Yakubu would be denied by a Frey double-save before Pazzini almost stole the tie, Howard tipping a header over the bar. The Nigerian met Arteta’s free kick in injury time, but his headed effort went inches wide of the left hand post. Extra time was dominated by the hosts, just as normal time had been, but the Fiorentina defence – not including Everton flop Per Kroldrup, who remained benched – stood firm. Johnson broke free after an incisive Yakubu pass, but opted to attempt a return ball to his strike partner which was intercepted.

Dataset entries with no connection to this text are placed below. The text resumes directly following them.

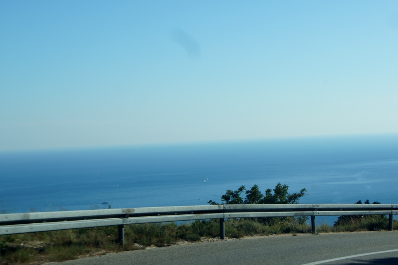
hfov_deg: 24.6
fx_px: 911
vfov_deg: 16.5
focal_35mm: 82
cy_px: 132
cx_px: 199
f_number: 9
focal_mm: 55
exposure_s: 1/125
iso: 100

And so it came down to penalties. Everton’s dominance no longer mattered. Only the coolest heads and the steadiest nerves would prevail. Penalty expert Gravesen, a 119th minute substitute for Johnson, tucked his effort away. Yakubu sent Frey the wrong way, but found the post. Cue groans around Goodison. Arteta’s dinked effort floated in, but Jagielka lacked the composure he would show at Wembley 13 months later, and Frey beat the penalty away. Tim Howard, meanwhile, nearly got a hand to Pazzini’s penalty, but afterwards looked lost on his own goalmouth as Montolivo and Osvaldo converted. Mario Alberto Santana, faced with the task of sealing Everton’s fate, did so with consummate ease. And so, despite one of the best European displays ever put on by an Everton side, the night ended in dismay.
It was a case of what might have been for Everton. Fiorentina coated past PSV in the quarter finals, before a semi-final against Rangers that did not feature a single goal in 210 minutes of action. The Scots would prevail from the spot, only to lose in the final against Zenit, the side Everton had beaten (and comfortably outplayed) in the group stage. Everton won just two of their nine league games following the Uefa Cup exit, finishing 11 points off 4th-place Liverpool. Fifth place meant entry into the Uefa Cup once more, though that ended at the first hurdle thanks to Standard Liege.
It is strange to think Evertonians could have made themselves familiar with both ecstasy and agony in the space of mere minutes. Yet that famous-turned-infamous Fiorentina victory-turned-defeat achieved it. It was a reminder that, even when glory seems inevitable, Everton can always find a way.